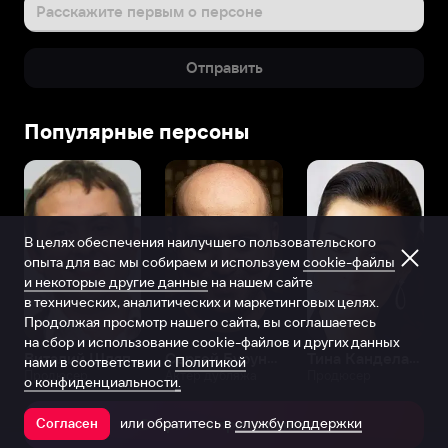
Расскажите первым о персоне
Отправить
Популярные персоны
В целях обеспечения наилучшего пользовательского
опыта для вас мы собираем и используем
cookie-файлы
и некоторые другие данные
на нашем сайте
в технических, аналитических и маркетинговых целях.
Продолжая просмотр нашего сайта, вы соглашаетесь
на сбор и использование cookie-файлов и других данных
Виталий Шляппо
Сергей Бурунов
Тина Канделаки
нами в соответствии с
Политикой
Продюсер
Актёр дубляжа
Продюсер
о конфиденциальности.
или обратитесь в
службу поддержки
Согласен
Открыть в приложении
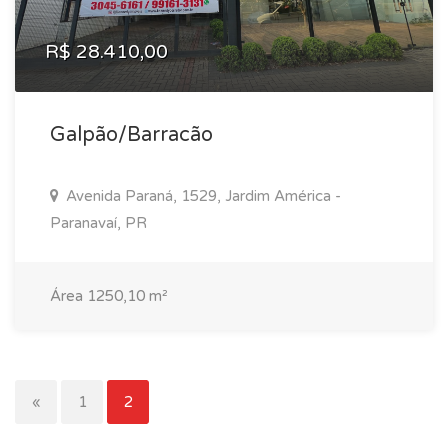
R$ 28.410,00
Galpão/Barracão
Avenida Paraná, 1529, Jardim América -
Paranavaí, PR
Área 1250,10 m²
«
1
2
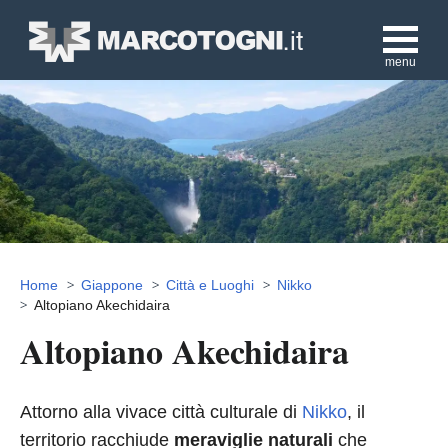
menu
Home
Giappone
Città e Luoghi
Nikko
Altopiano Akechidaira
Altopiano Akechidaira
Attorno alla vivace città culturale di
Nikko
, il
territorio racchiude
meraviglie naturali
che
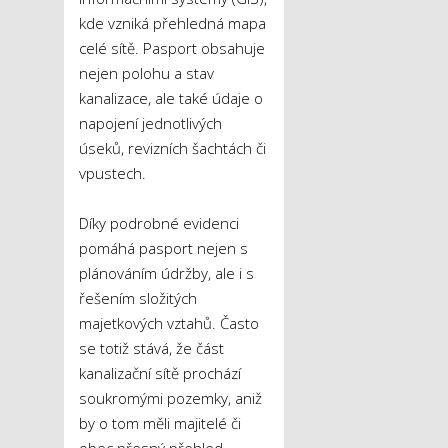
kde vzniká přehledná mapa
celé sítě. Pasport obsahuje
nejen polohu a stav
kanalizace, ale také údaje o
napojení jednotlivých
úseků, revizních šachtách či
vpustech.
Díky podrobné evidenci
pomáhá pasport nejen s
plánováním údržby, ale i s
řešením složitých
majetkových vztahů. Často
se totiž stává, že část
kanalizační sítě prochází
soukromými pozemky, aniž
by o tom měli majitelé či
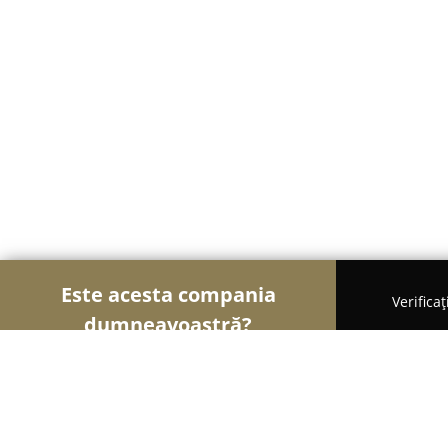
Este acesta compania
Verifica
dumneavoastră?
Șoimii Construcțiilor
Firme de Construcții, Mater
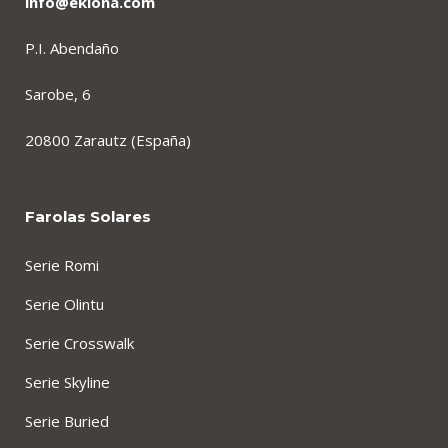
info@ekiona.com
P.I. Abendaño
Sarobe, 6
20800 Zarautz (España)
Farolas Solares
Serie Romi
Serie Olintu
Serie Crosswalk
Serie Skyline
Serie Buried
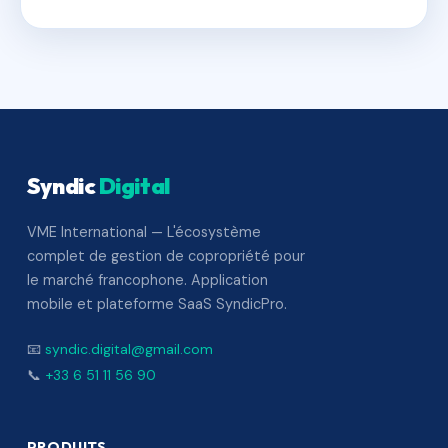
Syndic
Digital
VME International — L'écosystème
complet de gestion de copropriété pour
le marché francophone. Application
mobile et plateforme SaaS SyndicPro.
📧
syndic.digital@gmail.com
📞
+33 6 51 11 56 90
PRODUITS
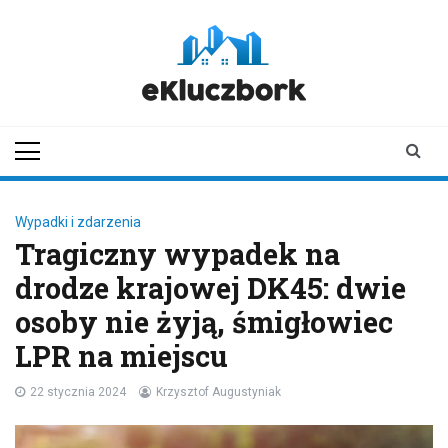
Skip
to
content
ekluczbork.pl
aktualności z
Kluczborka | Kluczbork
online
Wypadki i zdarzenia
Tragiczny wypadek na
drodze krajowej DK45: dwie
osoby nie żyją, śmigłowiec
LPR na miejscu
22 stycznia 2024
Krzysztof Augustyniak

§ Task description
Filter the records above down to the lines containing "целях".

§ Expected answer
В целях обеспечения наилучшего пользовательского
в технических, аналитических и маркетинговых целях.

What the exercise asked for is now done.